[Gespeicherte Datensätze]
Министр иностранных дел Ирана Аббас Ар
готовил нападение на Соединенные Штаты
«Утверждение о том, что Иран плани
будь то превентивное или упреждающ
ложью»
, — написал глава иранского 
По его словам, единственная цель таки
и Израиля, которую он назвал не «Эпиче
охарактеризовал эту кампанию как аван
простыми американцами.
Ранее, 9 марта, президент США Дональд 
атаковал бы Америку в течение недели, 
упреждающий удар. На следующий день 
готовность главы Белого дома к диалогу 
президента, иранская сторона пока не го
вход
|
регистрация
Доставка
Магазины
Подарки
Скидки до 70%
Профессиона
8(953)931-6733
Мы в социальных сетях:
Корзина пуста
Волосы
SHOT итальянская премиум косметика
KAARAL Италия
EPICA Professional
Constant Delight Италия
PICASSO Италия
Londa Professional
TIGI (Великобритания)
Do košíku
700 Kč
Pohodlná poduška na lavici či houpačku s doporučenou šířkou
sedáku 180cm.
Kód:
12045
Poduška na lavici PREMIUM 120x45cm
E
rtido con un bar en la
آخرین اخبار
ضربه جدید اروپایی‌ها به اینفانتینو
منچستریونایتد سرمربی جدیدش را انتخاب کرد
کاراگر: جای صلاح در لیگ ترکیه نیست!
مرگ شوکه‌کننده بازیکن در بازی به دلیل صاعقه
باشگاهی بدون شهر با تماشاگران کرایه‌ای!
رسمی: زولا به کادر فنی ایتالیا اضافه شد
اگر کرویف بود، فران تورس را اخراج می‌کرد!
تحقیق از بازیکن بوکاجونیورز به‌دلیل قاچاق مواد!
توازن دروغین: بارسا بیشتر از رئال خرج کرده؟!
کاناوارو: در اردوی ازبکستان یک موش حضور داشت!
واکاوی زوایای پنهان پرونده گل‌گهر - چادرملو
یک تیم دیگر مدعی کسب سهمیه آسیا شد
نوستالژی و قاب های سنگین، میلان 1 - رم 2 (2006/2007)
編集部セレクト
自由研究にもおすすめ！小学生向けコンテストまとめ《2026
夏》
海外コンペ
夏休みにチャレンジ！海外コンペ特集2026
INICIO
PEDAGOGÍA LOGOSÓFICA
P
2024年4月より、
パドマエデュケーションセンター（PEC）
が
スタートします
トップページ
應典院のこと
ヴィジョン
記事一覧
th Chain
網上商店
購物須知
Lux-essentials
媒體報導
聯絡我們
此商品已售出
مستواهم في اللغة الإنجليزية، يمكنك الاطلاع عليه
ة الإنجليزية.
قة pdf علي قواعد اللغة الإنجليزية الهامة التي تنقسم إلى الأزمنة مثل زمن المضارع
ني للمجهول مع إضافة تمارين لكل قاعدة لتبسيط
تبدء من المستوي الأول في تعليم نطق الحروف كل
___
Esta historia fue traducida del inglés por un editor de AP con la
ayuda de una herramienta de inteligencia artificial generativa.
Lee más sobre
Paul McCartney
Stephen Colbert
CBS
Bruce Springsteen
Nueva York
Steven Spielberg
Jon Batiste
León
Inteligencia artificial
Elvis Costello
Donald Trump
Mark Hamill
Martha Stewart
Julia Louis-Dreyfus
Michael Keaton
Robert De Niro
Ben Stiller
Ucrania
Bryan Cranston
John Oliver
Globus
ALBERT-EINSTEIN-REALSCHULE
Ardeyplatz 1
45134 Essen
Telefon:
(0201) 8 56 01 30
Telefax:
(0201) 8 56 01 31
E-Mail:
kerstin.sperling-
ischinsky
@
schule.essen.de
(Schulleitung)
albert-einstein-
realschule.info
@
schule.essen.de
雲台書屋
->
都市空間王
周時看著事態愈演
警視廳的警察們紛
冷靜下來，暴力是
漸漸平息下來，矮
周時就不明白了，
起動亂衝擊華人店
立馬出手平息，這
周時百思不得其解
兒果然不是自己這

## Aufgabe
Setze in diesen Zeilen überall „Italien“ an die Stelle von „Италия“ und gib sie sonst unverändert wieder.

## Lösung
Министр иностранных дел Ирана Аббас Ар
готовил нападение на Соединенные Штаты
«Утверждение о том, что Иран плани
будь то превентивное или упреждающ
ложью»
, — написал глава иранского 
По его словам, единственная цель таки
и Израиля, которую он назвал не «Эпиче
охарактеризовал эту кампанию как аван
простыми американцами.
Ранее, 9 марта, президент США Дональд 
атаковал бы Америку в течение недели, 
упреждающий удар. На следующий день 
готовность главы Белого дома к диалогу 
президента, иранская сторона пока не го
вход
|
регистрация
Доставка
Магазины
Подарки
Скидки до 70%
Профессиона
8(953)931-6733
Мы в социальных сетях:
Корзина пуста
Волосы
SHOT итальянская премиум косметика
KAARAL Italien
EPICA Professional
Constant Delight Italien
PICASSO Italien
Londa Professional
TIGI (Великобритания)
Do košíku
700 Kč
Pohodlná poduška na lavici či houpačku s doporučenou šířkou
sedáku 180cm.
Kód:
12045
Poduška na lavici PREMIUM 120x45cm
E
rtido con un bar en la
آخرین اخبار
ضربه جدید اروپایی‌ها به اینفانتینو
منچستریونایتد سرمربی جدیدش را انتخاب کرد
کاراگر: جای صلاح در لیگ ترکیه نیست!
مرگ شوکه‌کننده بازیکن در بازی به دلیل صاعقه
باشگاهی بدون شهر با تماشاگران کرایه‌ای!
رسمی: زولا به کادر فنی ایتالیا اضافه شد
اگر کرویف بود، فران تورس را اخراج می‌کرد!
تحقیق از بازیکن بوکاجونیورز به‌دلیل قاچاق مواد!
توازن دروغین: بارسا بیشتر از رئال خرج کرده؟!
کاناوارو: در اردوی ازبکستان یک موش حضور داشت!
واکاوی زوایای پنهان پرونده گل‌گهر - چادرملو
یک تیم دیگر مدعی کسب سهمیه آسیا شد
نوستالژی و قاب های سنگین، میلان 1 - رم 2 (2006/2007)
編集部セレクト
自由研究にもおすすめ！小学生向けコンテストまとめ《2026
夏》
海外コンペ
夏休みにチャレンジ！海外コンペ特集2026
INICIO
PEDAGOGÍA LOGOSÓFICA
P
2024年4月より、
パドマエデュケーションセンター（PEC）
が
スタートします
トップページ
應典院のこと
ヴィジョン
記事一覧
th Chain
網上商店
購物須知
Lux-essentials
媒體報導
聯絡我們
此商品已售出
مستواهم في اللغة الإنجليزية، يمكنك الاطلاع عليه
ة الإنجليزية.
قة pdf علي قواعد اللغة الإنجليزية الهامة التي تنقسم إلى الأزمنة مثل زمن المضارع
ني للمجهول مع إضافة تمارين لكل قاعدة لتبسيط
تبدء من المستوي الأول في تعليم نطق الحروف كل
___
Esta historia fue traducida del inglés por un editor de AP con la
ayuda de una herramienta de inteligencia artificial generativa.
Lee más sobre
Paul McCartney
Stephen Colbert
CBS
Bruce Springsteen
Nueva York
Steven Spielberg
Jon Batiste
León
Inteligencia artificial
Elvis Costello
Donald Trump
Mark Hamill
Martha Stewart
Julia Louis-Dreyfus
Michael Keaton
Robert De Niro
Ben Stiller
Ucrania
Bryan Cranston
John Oliver
Globus
ALBERT-EINSTEIN-REALSCHULE
Ardeyplatz 1
45134 Essen
Telefon:
(0201) 8 56 01 30
Telefax:
(0201) 8 56 01 31
E-Mail:
kerstin.sperling-
ischinsky
@
schule.essen.de
(Schulleitung)
albert-einstein-
realschule.info
@
schule.essen.de
雲台書屋
->
都市空間王
周時看著事態愈演
警視廳的警察們紛
冷靜下來，暴力是
漸漸平息下來，矮
周時就不明白了，
起動亂衝擊華人店
立馬出手平息，這
周時百思不得其解
兒果然不是自己這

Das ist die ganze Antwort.